Formal treatment of certificate revocation under communal access control

Abstract

The conventional approach to distributed access control (AC) tends to be server-centric. Under this approach, each server establishes its own policy regarding the use of its resources and services by its clients. The choice of this policy, and its implementation, are generally considered the prerogative of each individual server. This approach to access control may be appropriate for many current client-server applications, where the server is an autonomous agent, in complete charge of its resources. It is not suitable for the growing class of applications where a group of servers, and sometimes their clients, belong to a single enterprise, and are subject to the enterprise-wide policy governing them all. One may not be able to entrust such an enterprise-wide policy to the individual servers, for two reasons: first, it is hard to ensure that an heterogeneous set of servers implement exactly the same policy. Second, as demonstrate, an AC policy can have aspects that cannot, in principle, be implemented by servers alone.

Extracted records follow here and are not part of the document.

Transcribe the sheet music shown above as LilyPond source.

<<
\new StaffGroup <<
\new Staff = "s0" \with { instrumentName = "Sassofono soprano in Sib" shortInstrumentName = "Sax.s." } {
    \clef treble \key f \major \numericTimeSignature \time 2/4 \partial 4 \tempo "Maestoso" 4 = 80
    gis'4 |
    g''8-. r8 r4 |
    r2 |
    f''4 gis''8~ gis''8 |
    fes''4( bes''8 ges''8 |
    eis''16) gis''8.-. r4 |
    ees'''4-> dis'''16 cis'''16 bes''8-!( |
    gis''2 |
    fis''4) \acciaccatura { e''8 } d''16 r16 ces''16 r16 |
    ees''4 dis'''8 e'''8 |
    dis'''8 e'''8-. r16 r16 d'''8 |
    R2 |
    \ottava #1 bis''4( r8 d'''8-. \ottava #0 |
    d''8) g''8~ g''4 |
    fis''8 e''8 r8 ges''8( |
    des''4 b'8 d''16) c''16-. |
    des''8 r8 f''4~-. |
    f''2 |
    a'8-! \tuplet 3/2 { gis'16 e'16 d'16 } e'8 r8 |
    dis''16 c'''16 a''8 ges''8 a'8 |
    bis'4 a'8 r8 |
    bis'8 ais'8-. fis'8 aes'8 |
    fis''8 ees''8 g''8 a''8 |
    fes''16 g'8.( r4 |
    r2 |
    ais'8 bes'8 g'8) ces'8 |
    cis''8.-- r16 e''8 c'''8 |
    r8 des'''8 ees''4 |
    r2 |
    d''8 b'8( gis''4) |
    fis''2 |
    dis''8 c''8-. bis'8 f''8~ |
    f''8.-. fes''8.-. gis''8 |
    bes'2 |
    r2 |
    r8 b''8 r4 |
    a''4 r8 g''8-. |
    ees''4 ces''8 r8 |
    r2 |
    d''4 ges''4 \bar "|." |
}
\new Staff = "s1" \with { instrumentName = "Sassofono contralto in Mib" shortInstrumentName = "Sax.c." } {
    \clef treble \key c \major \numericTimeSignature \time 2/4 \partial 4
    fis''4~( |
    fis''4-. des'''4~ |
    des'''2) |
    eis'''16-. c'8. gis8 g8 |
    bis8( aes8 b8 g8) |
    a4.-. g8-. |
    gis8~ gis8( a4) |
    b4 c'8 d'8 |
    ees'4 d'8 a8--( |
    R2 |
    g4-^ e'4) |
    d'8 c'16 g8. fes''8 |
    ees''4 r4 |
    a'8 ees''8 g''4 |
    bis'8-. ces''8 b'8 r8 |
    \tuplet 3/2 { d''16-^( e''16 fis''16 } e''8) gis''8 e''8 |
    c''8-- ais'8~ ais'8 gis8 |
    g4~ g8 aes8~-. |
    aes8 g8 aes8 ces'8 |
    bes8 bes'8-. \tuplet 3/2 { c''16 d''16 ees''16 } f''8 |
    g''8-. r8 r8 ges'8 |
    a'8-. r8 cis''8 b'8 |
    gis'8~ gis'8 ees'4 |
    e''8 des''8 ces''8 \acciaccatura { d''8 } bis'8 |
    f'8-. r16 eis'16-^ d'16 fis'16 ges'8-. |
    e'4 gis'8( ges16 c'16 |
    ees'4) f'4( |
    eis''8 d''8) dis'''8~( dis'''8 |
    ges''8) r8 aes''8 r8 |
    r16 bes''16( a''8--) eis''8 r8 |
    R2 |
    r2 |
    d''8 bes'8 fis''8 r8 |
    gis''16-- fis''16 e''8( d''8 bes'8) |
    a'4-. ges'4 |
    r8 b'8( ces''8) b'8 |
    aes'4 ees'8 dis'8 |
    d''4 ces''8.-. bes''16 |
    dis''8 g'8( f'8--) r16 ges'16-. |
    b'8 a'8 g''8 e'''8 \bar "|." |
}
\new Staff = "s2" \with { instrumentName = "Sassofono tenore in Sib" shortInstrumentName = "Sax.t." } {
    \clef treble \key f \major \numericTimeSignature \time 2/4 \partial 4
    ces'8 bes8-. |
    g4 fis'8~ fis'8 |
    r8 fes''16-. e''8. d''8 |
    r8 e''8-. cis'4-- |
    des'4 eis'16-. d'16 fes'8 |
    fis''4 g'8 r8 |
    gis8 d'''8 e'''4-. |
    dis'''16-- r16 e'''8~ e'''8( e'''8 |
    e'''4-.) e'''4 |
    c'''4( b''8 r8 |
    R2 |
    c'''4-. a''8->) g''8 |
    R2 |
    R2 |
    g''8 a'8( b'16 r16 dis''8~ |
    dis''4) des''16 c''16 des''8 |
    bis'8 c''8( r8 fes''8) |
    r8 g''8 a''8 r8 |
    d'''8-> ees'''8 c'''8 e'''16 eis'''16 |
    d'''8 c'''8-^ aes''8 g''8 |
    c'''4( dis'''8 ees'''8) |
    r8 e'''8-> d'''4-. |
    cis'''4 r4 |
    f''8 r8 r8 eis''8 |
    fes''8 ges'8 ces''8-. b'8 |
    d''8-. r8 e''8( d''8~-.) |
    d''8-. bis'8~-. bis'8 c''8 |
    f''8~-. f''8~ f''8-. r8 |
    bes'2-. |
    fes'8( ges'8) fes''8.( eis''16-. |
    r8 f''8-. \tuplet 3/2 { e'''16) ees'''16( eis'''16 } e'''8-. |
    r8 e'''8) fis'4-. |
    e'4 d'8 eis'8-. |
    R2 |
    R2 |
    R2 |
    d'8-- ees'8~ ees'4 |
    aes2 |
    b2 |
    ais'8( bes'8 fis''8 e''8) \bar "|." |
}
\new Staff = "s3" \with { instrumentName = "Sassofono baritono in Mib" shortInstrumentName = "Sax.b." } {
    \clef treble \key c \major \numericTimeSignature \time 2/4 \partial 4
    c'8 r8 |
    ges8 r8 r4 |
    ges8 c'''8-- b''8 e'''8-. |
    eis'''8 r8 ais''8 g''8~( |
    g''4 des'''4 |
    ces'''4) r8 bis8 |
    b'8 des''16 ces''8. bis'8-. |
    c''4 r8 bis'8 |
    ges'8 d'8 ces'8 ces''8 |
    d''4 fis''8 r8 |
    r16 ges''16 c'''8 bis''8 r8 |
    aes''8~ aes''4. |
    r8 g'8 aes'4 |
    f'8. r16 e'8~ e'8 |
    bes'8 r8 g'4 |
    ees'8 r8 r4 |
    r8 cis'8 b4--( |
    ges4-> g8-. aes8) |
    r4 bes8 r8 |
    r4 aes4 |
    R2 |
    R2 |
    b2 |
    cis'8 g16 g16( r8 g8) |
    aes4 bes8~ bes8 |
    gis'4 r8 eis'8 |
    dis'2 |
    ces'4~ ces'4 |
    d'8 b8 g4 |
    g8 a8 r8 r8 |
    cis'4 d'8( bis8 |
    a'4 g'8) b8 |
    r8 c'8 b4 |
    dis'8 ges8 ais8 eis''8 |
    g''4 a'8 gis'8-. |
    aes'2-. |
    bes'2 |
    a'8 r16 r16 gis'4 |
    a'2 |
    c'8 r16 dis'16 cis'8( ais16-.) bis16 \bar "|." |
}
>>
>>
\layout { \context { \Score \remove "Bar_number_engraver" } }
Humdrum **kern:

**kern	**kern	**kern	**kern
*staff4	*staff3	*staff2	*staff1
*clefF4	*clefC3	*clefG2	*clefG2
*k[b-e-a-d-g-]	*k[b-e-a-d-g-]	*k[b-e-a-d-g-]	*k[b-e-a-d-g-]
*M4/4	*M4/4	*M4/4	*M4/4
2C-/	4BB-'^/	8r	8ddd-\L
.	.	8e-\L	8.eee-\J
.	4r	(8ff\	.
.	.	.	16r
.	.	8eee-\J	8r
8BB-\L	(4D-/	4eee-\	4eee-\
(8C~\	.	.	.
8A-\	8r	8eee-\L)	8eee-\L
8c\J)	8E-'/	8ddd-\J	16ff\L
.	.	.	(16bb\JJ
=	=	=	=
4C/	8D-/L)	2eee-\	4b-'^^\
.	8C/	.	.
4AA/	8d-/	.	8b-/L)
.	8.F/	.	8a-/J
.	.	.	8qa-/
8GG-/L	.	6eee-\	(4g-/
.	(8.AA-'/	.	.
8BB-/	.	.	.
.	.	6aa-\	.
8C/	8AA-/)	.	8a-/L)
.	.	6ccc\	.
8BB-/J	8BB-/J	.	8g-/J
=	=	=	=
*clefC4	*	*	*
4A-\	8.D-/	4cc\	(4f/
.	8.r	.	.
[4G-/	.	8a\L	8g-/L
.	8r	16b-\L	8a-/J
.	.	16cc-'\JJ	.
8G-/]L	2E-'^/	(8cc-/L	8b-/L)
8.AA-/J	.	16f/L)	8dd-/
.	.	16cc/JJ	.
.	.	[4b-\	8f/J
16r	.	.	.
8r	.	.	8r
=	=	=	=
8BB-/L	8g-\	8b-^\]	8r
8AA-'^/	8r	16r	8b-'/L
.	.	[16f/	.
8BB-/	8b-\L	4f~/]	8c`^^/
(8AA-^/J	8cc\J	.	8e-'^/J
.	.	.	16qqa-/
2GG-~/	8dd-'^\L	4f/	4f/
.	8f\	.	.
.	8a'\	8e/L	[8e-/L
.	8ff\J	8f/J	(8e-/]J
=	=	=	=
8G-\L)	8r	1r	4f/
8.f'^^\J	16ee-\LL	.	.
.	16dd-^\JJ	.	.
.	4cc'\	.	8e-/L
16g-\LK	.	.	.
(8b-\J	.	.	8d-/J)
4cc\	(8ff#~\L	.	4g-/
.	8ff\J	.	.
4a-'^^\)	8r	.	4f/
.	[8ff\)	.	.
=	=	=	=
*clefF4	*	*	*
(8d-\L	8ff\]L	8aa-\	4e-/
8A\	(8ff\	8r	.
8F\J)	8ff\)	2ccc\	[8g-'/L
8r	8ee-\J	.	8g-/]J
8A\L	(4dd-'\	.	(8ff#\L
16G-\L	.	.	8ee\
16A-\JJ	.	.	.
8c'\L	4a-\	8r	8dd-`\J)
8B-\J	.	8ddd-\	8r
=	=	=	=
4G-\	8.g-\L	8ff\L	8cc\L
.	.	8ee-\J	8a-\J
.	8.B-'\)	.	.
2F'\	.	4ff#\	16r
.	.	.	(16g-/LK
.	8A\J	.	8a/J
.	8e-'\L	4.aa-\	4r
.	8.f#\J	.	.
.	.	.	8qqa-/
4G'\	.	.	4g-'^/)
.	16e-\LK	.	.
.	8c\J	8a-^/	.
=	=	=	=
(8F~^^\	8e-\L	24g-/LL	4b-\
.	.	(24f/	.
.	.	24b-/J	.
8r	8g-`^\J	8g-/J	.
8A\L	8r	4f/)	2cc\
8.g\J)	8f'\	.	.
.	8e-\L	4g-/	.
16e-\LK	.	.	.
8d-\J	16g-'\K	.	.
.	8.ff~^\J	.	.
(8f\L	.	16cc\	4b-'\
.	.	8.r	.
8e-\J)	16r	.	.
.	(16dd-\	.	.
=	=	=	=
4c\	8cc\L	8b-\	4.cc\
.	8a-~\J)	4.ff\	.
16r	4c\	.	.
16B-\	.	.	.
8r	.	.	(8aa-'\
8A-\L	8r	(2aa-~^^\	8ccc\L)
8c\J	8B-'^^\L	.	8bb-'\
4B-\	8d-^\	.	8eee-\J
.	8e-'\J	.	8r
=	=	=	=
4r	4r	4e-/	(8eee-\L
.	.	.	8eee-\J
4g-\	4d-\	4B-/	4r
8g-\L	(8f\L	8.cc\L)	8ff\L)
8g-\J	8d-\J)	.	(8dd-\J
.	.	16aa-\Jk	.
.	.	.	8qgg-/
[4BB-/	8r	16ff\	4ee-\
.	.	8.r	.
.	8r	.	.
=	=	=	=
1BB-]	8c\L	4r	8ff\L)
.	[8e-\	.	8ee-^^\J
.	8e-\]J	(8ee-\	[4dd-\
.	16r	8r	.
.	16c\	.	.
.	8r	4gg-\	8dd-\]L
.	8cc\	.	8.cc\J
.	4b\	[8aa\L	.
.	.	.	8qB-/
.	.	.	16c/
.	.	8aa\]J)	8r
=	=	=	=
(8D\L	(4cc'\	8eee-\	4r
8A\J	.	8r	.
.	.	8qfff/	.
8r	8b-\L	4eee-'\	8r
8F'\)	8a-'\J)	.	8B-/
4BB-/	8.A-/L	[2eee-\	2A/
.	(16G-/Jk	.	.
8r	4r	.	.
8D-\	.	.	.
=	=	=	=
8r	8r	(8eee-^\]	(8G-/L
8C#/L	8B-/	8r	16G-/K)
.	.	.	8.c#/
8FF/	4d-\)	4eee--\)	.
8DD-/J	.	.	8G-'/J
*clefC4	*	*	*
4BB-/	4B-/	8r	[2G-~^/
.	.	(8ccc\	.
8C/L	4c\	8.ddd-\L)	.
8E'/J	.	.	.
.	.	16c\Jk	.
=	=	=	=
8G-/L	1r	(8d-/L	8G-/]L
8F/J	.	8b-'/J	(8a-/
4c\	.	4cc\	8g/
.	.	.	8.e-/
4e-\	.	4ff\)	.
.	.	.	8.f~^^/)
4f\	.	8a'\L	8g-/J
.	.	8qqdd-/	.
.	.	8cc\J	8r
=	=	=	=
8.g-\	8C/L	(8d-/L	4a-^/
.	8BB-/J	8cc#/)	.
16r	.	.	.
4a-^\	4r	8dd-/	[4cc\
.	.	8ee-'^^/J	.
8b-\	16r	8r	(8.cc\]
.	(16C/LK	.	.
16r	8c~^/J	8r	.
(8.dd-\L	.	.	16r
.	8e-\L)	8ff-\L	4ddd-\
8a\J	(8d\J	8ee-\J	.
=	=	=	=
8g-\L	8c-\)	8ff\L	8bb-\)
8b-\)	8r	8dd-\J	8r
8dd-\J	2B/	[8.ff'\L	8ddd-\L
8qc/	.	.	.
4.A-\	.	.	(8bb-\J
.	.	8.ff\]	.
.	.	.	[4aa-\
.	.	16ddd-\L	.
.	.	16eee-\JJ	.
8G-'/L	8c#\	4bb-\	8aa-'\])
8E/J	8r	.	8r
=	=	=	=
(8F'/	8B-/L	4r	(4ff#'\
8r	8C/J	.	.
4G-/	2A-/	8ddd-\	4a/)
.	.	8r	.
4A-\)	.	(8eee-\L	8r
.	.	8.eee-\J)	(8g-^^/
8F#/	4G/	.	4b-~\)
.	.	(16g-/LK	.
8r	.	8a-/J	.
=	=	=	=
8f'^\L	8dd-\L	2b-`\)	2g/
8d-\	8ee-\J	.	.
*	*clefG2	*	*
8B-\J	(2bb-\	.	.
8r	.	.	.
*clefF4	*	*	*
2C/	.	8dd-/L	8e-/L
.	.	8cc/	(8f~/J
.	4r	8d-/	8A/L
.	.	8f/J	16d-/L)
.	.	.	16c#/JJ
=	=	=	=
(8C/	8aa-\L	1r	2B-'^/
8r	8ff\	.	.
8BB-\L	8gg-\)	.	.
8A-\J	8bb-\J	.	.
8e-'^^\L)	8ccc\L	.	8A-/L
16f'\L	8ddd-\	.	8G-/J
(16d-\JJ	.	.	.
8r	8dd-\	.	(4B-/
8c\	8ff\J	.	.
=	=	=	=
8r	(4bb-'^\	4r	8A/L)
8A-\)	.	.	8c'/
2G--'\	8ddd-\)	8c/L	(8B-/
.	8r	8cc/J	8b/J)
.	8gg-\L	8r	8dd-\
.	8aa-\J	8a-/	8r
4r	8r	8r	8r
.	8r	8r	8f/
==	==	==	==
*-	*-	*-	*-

As argued in a previous paper (Minsky, 2000), what is needed in this situation is a concept of communal policy that governs the interaction between the members of a distributed community of agents involved in some common activity along with a mechanism that provides for the explicit formulation of such policies, and for their scalable enforcement. We focus on the communal treatment of expiration and revocation of the digital certificates used for the authentication of the identity and roles of members of the community.